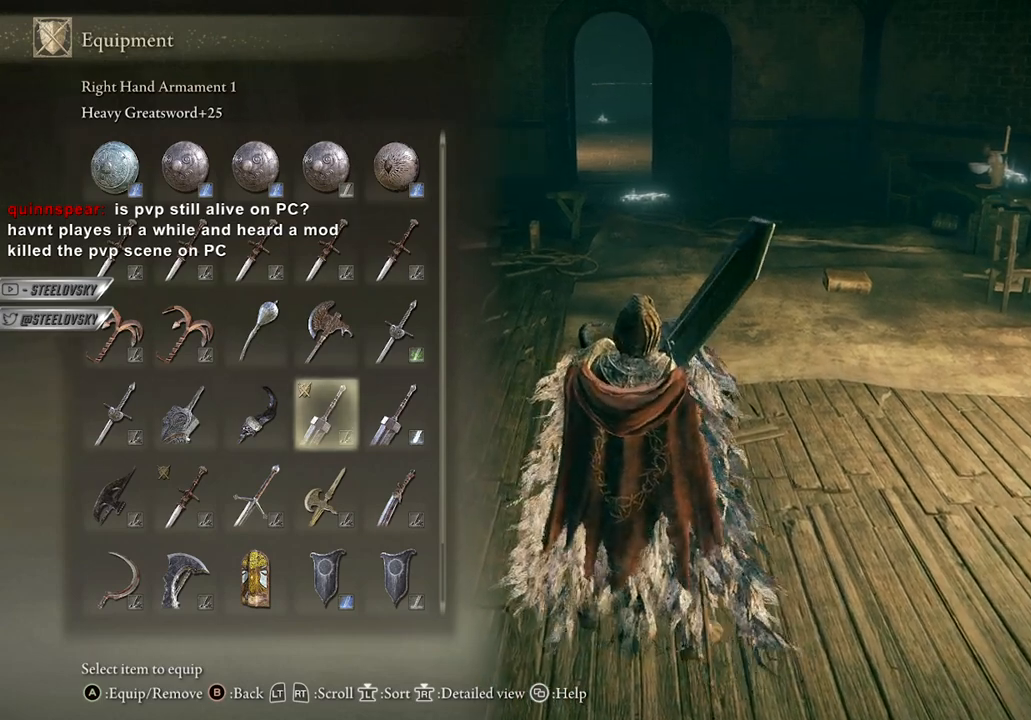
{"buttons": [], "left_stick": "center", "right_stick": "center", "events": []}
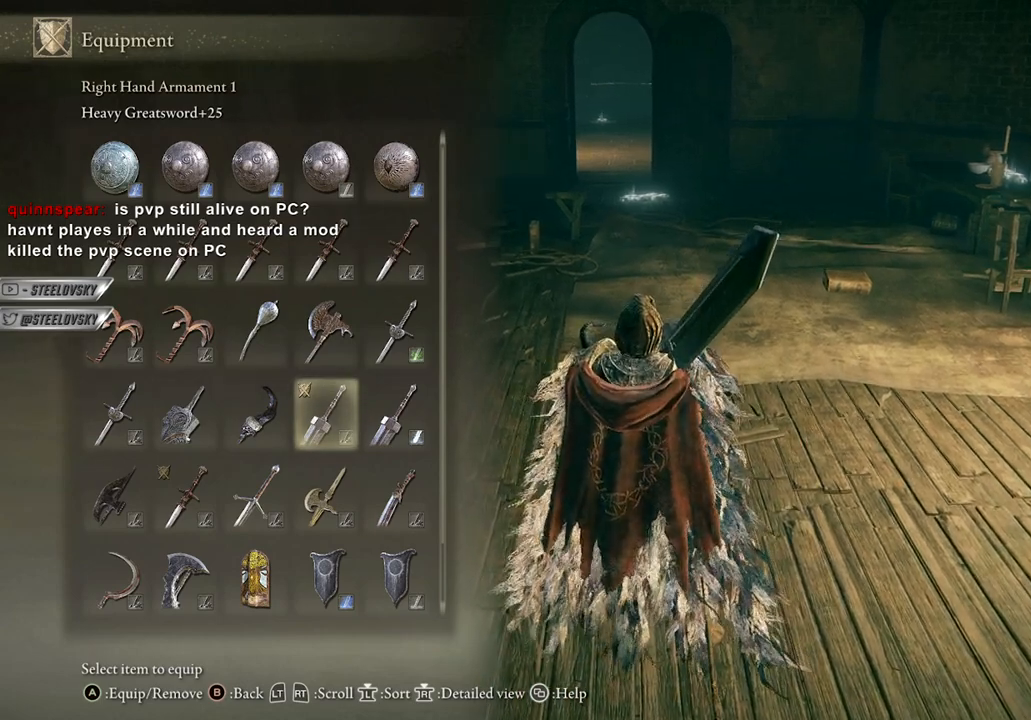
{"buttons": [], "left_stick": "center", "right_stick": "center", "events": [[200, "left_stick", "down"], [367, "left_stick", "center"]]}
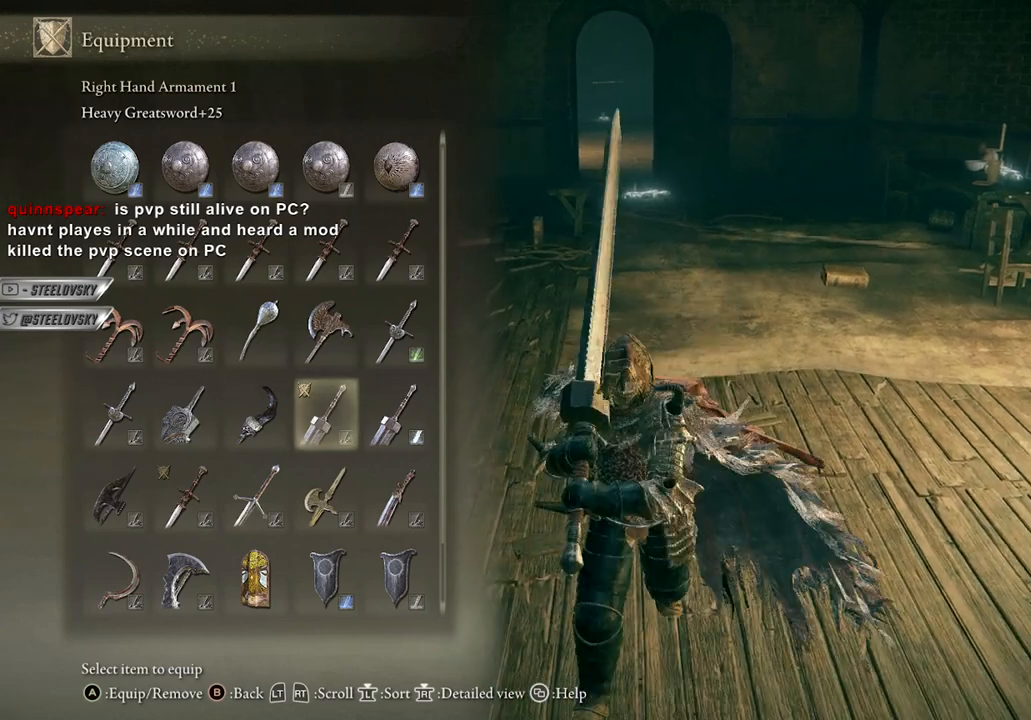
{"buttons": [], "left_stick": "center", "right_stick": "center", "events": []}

+++++

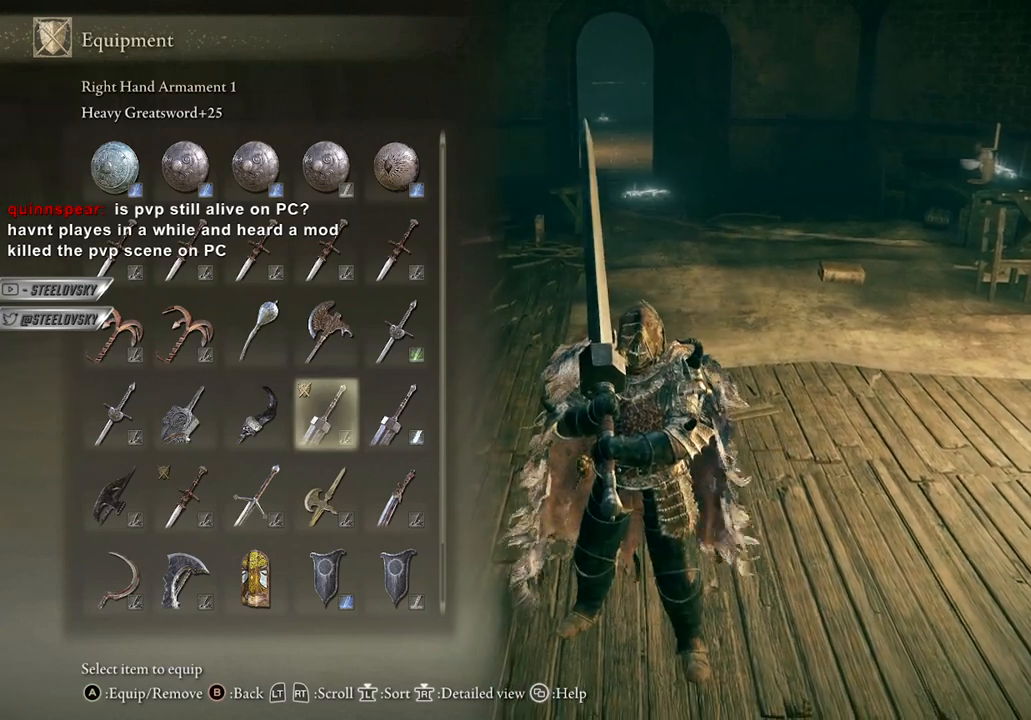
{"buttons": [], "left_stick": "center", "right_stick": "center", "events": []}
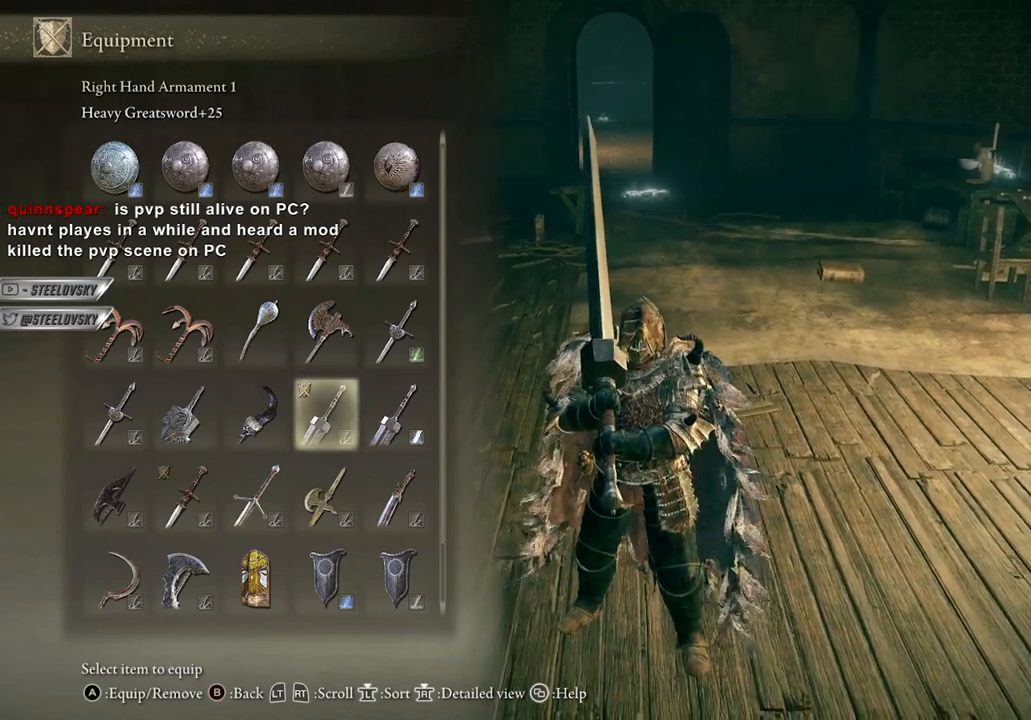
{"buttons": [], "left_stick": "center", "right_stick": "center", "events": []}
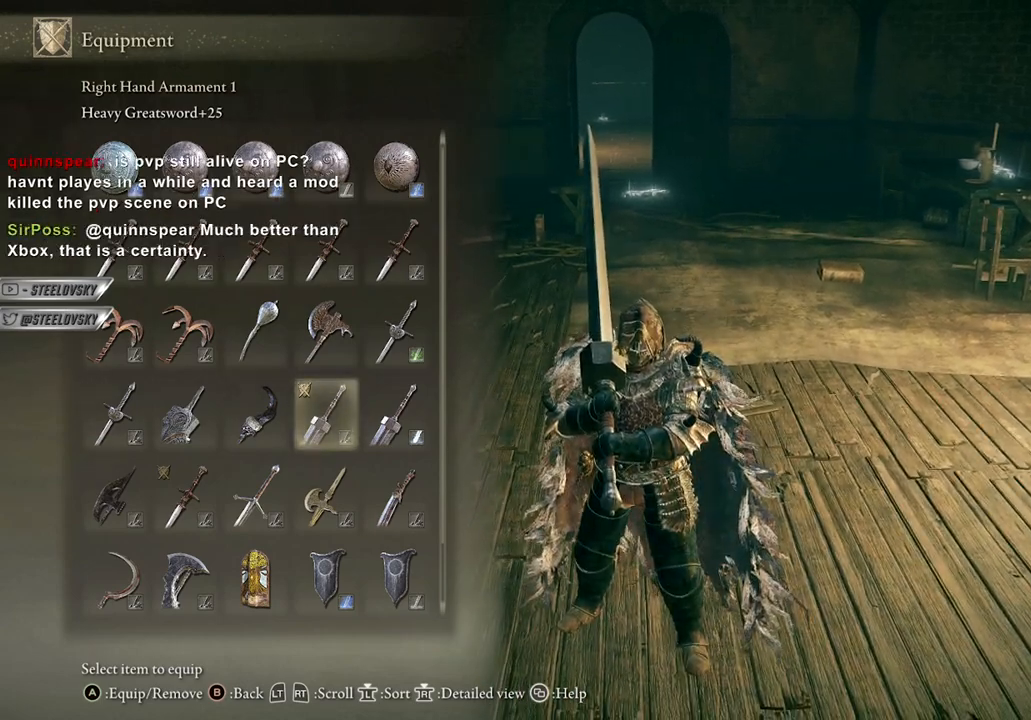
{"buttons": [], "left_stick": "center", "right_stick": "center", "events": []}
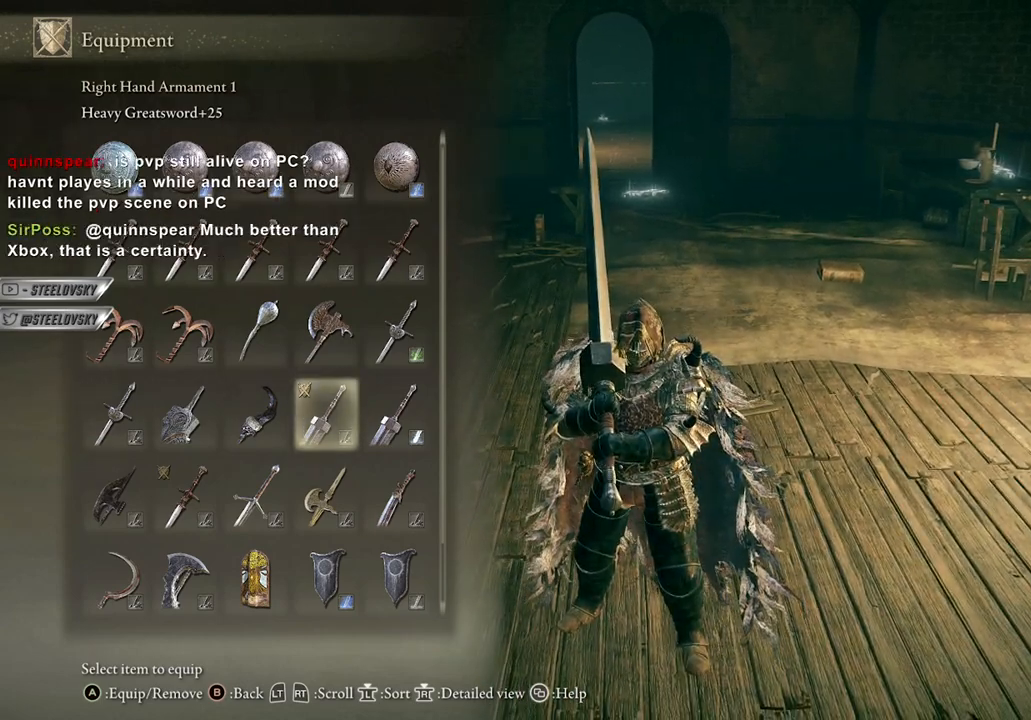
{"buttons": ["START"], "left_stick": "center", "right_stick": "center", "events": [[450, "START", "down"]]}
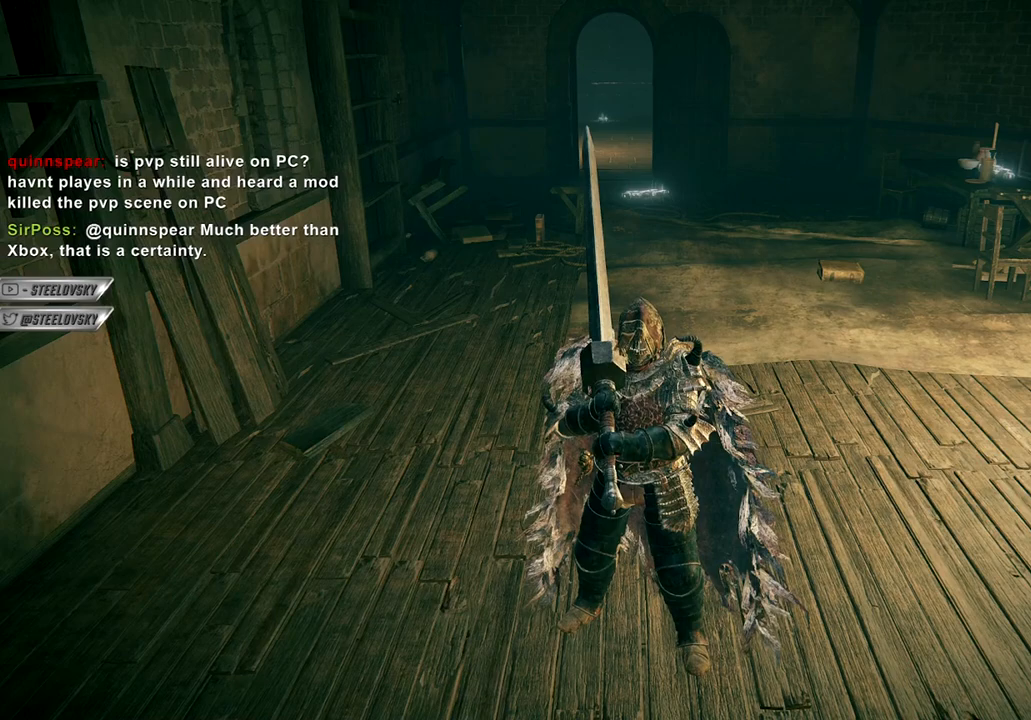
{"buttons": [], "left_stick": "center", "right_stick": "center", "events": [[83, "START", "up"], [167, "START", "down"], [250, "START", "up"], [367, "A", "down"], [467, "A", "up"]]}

+++++

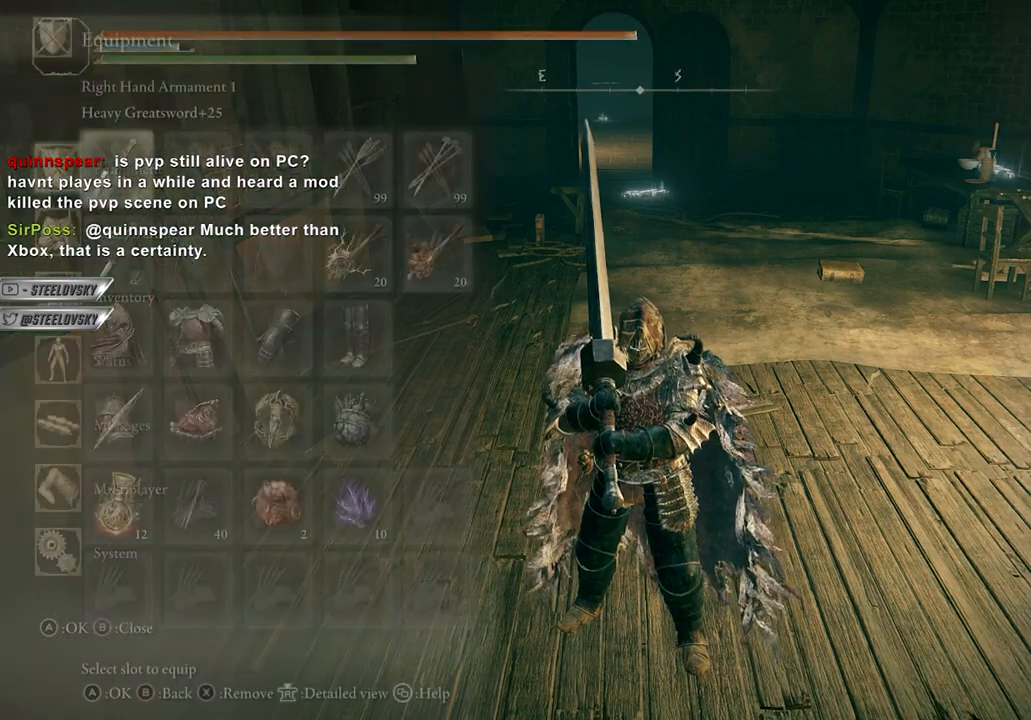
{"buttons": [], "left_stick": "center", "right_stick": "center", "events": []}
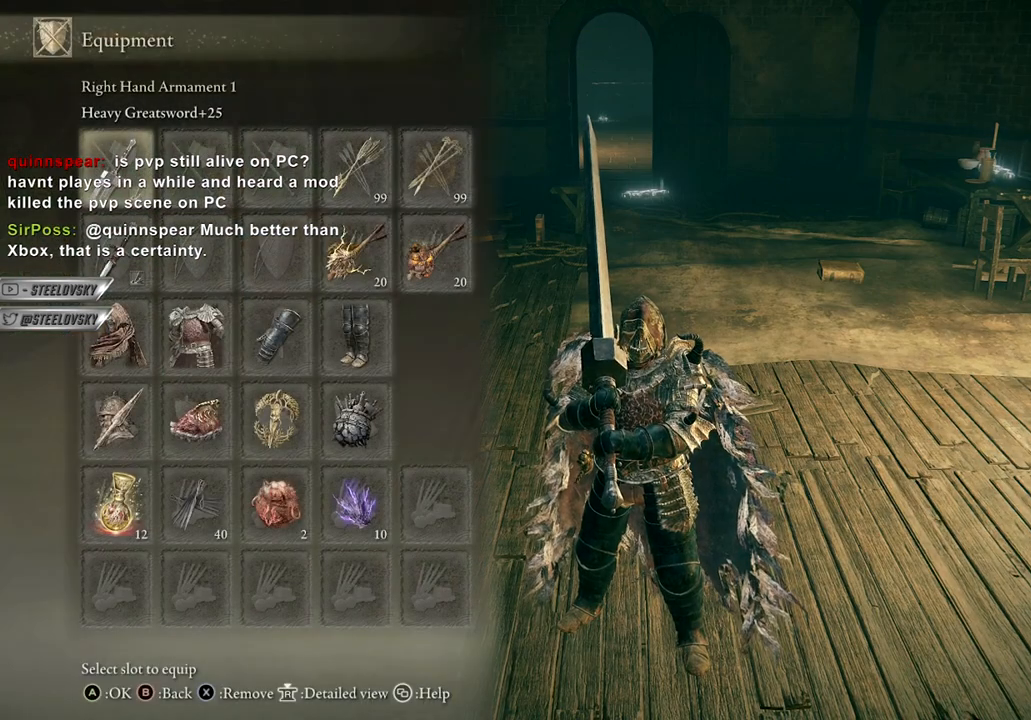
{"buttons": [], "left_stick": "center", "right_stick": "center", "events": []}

+++++

| WHAT YOU HAVE TO DO |
Filter the material for the word "START" and copy each matching line.

| ANSWER TO THE EXERCISE |
{"buttons": ["START"], "left_stick": "center", "right_stick": "center", "events": [[450, "START", "down"]]}
{"buttons": [], "left_stick": "center", "right_stick": "center", "events": [[83, "START", "up"], [167, "START", "down"], [250, "START", "up"], [367, "A", "down"], [467, "A", "up"]]}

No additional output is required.